Теперь хирург не просто резал скальпелем нашу плоть, – он начал вырезать наши органы и бросать их на пол. Я пока не начал примерять эти факты на себя, потому что они сразу так хорошо подошли моим милым маме с папой. Когда я был маленьким, мама повесила на дверцу холодильника фотографию сотой обезьяны. Она годами называла меня своей «маленькой болотной обезьянкой». Я точно не знал, какое отношение я имел к болоту, но с обезьянкой всё было понятно: предполагалось, что я изменю мир, и в нём, наконец, восторжествуют мамины ценности.
А мой дорогой папочка.
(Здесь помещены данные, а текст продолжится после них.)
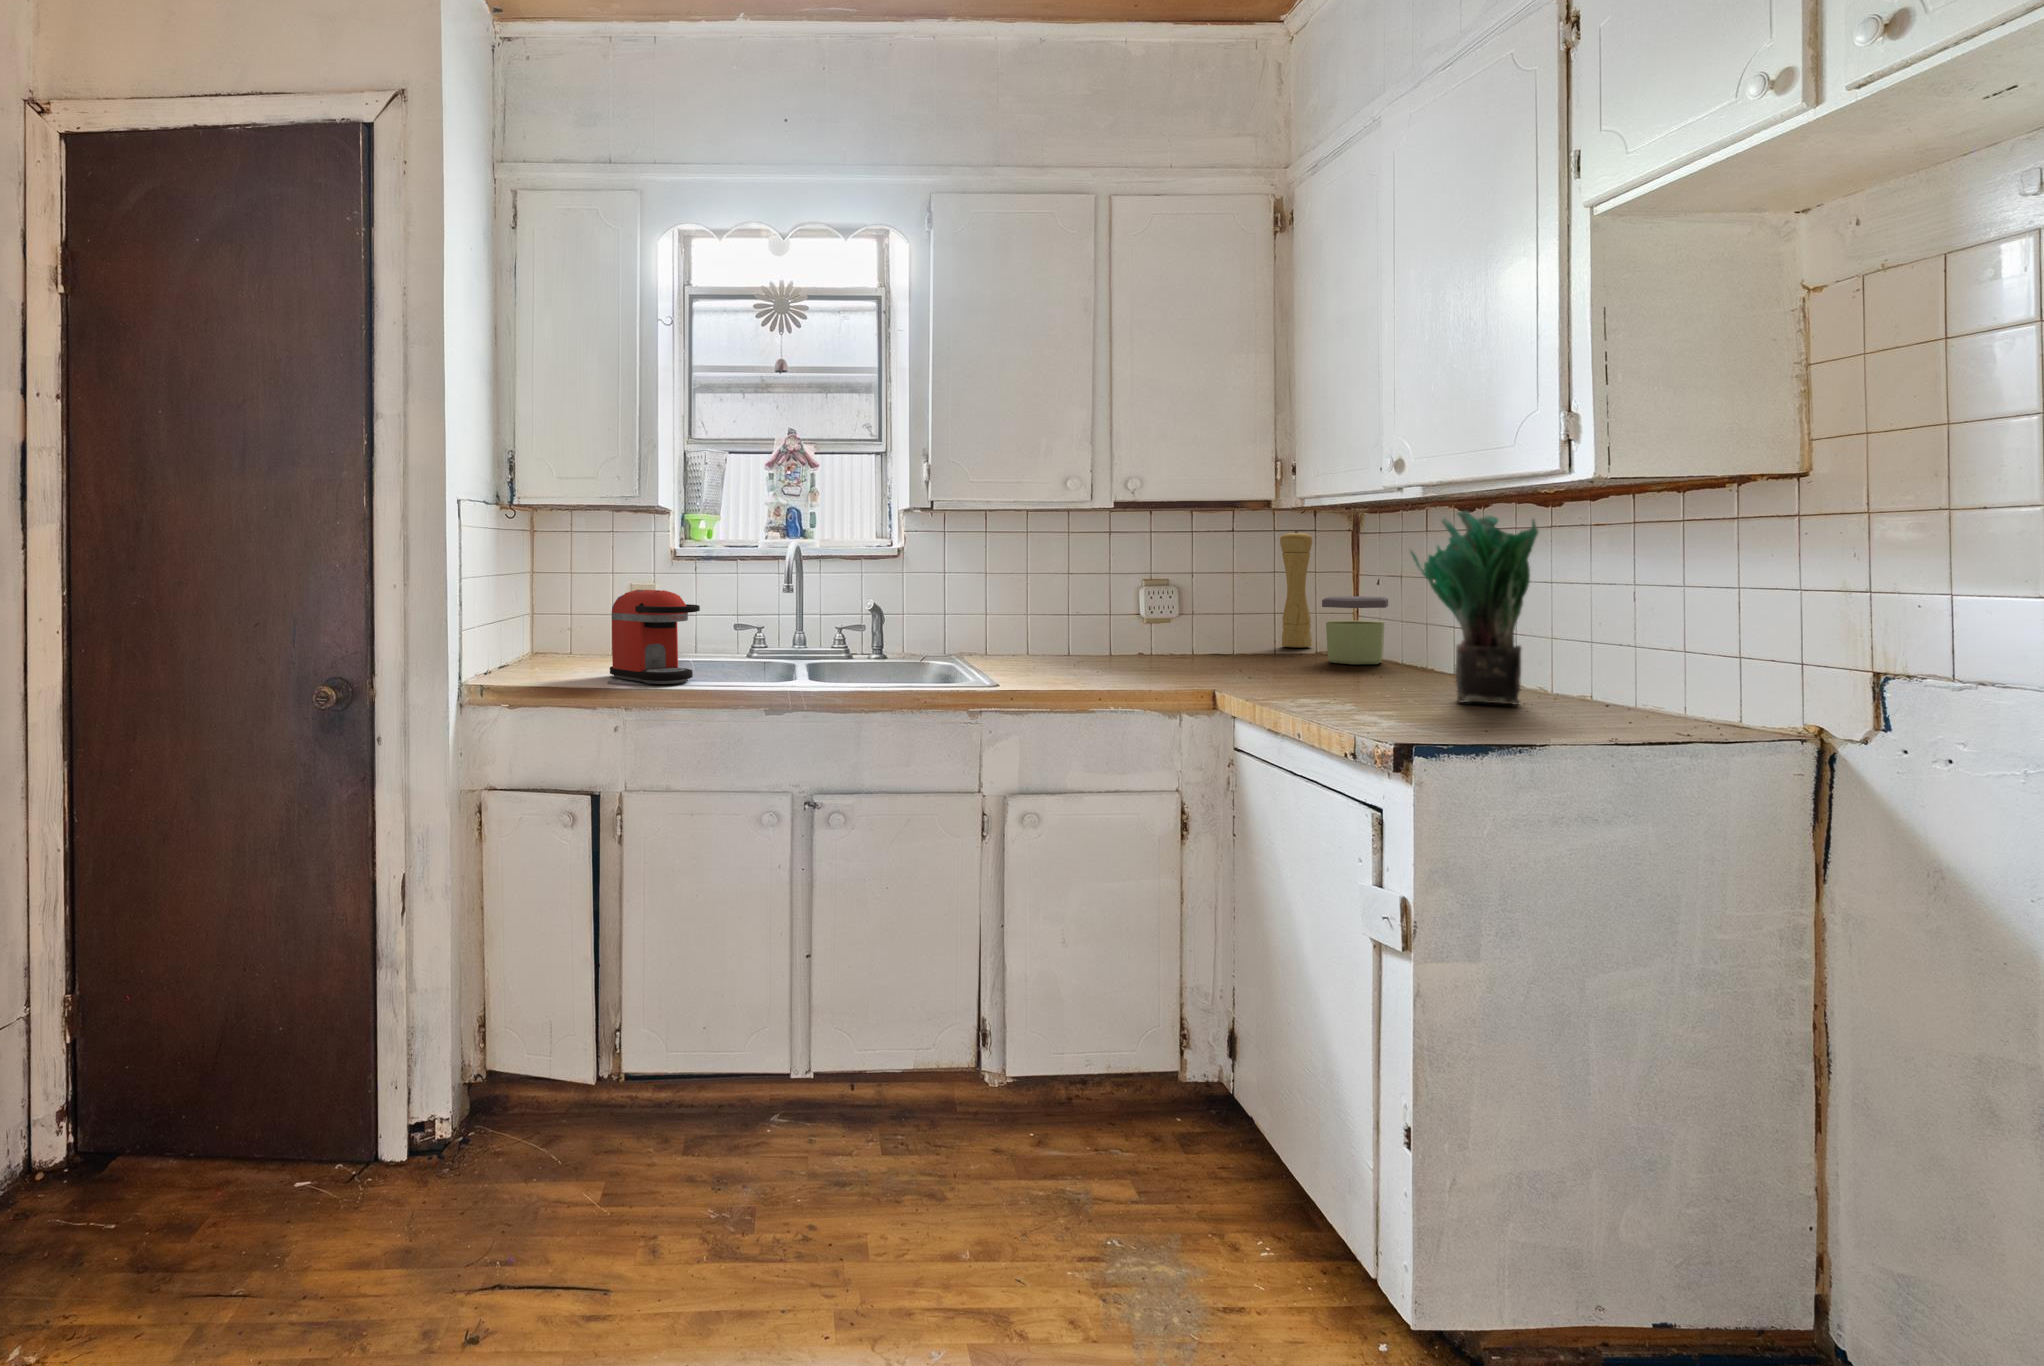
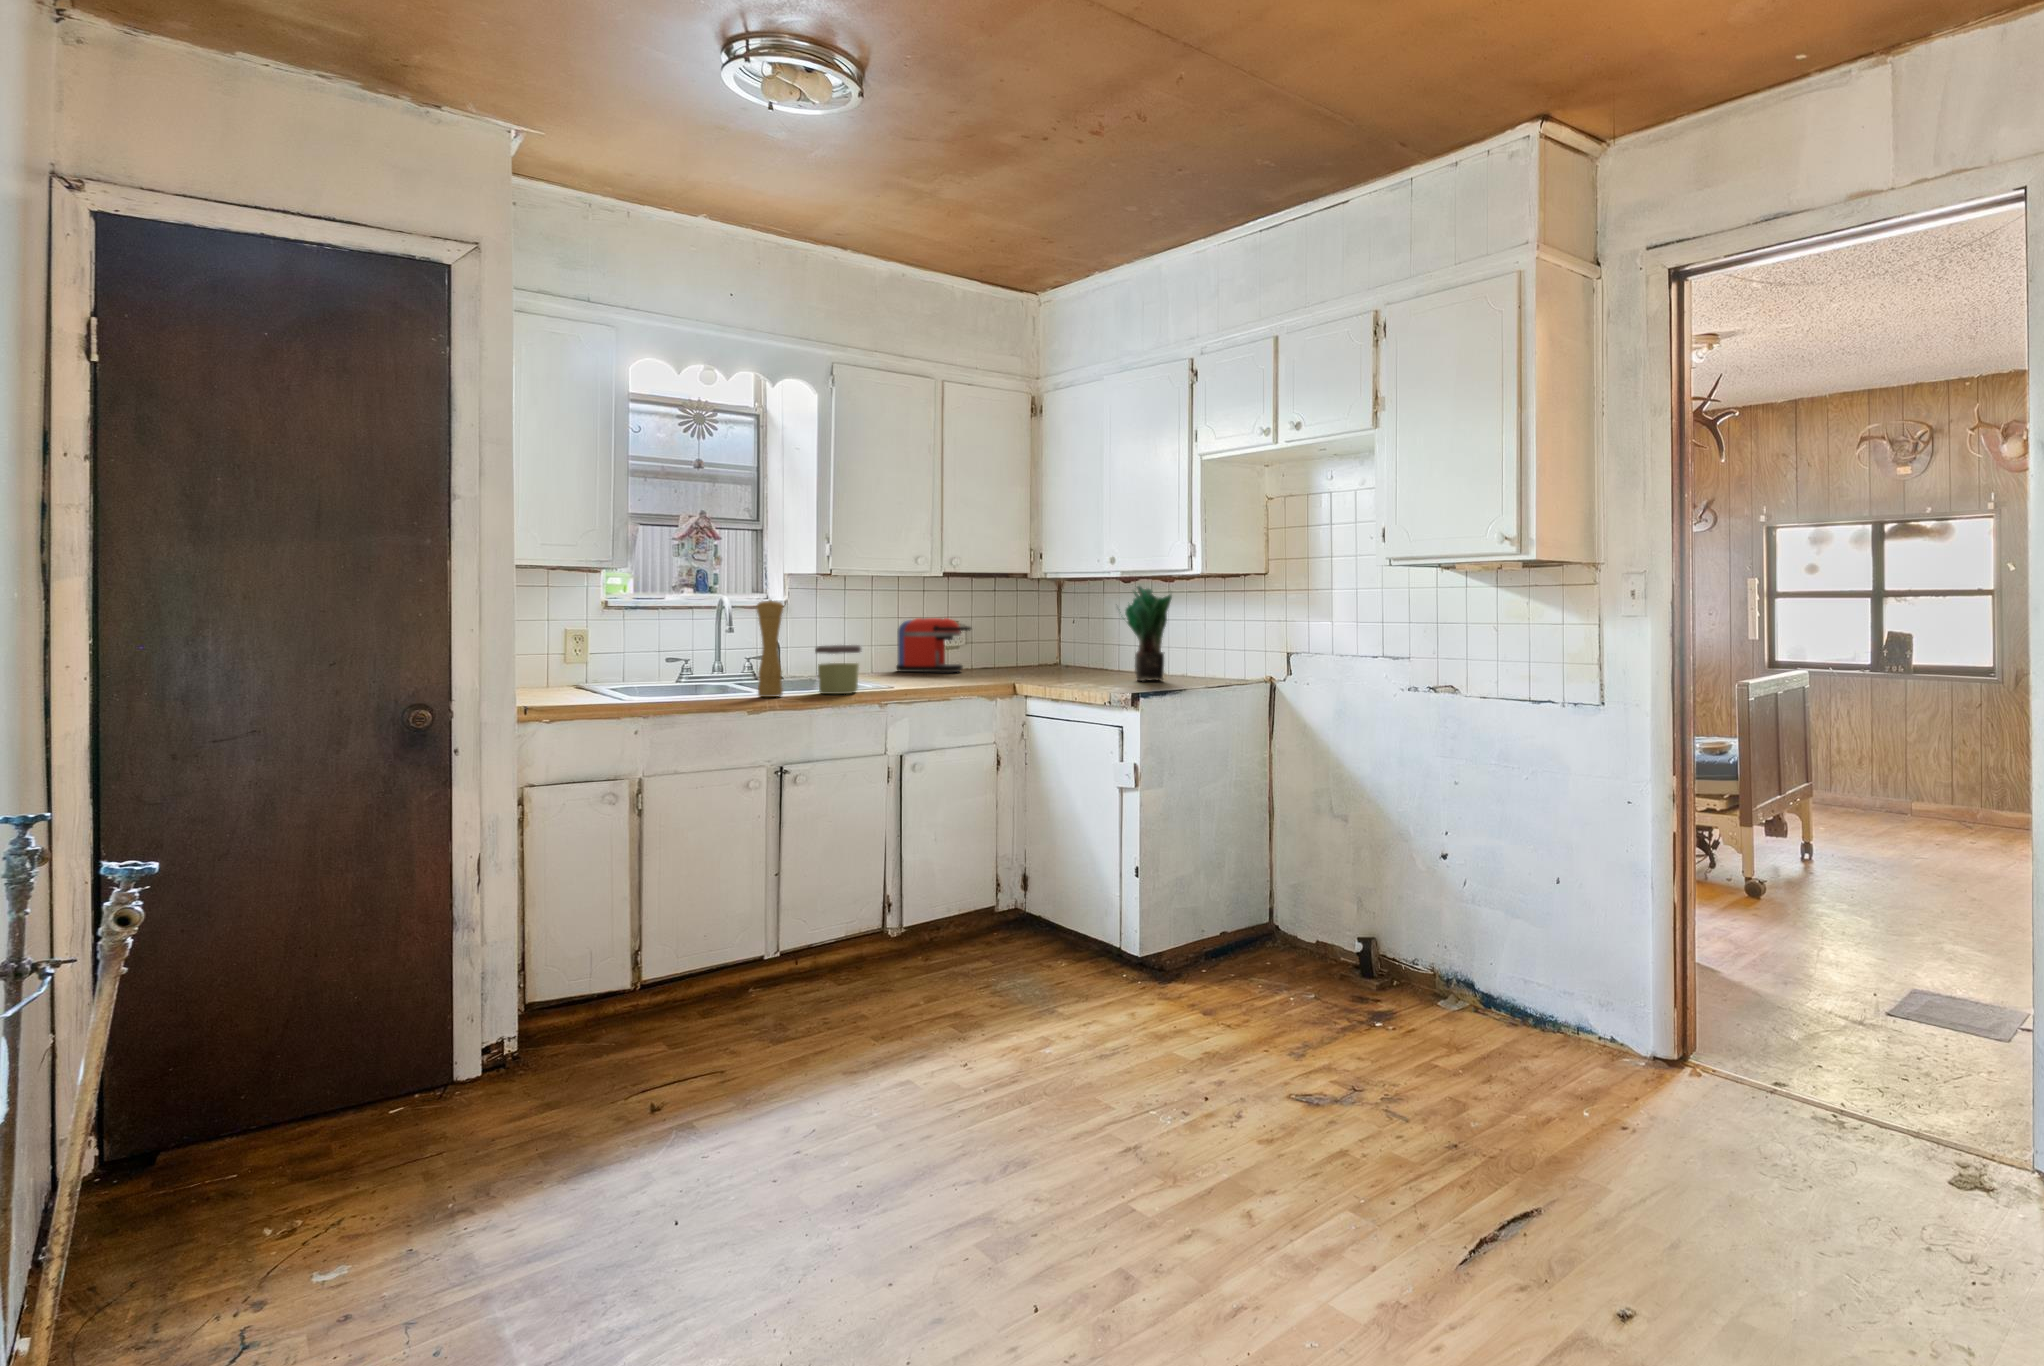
pepper mill: present [1280,531,1312,648] -> present [757,600,783,697]
coffee maker: present [610,590,700,684] -> present [896,618,971,672]
jar: present [1322,596,1388,664] -> present [815,645,861,694]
Он тоже по-своему хотел стать сотой обезьяной и считал мир жертвой оборонно-промышленного комплекса, бурного развития патриархального капитализма, ньютоно-картезианской парадигмы (когда я был ребёнком, то думал, что это название ужасного кожного заболевания) и… ладно, сейчас мне лень перечислять всех плохих парней. К тому же, отец не верил, что в оранжевом, как и во всех остальных мемах, есть что-то плохое и что-то хорошее: он демонизировал оранжевый мем от начала до конца и сверху донизу. Его поведение полностью соответствовало представлениям Кук-Гройтер об индивидуалистической самости, которая бывает (и не редко!) подозрительной, скептической и даже циничной. Отец, проникшись бумеритом до мозга костей, собирался спасти мир, стать великим Мессией, выдающейся сотой обезьяной марксизма, всеобщим благодетелем. Но сейчас на этого милого, распятого и одиноко истекающего кровью человека уже невозможно смотреть без слёз. Безжалостные гвозди его системы ценностей смертельно ранили его тело. Жизнь по капле утекала из него, а мы с мамой проливали над ним слёзы. Эта нежная грусть навела меня на мысль, которая часто посещала меня той осенью: может быть, мой сиамский близнец – это призрак отца, а не Курта Кобейна? Кто знает…
Катиш повернулся к Каролине и сказал: «Даже если то, что говорит Ван Клиф, – правда, настоящие жертвы всё равно существуют! И мы не обязаны вестись на всю эту чушь».
Ван Клиф, как будто в ответ на его слова, поставил слайд № 3: «374 процента населения».
– За всем этим стали невидны настоящие трагедии, – начал он с казавшейся неподдельной озабоченностью в голосе. – Есть множество настоящих жертв рабства, нетерпимости по отношению к сексуальным меньшинствам, разбойных нападений, половой дискриминации и избиений, но из-за моды на жертву их законное негодование стало общим местом. И это настоящая трагедия.
Ван Клиф начал читать вырезки из разных газет.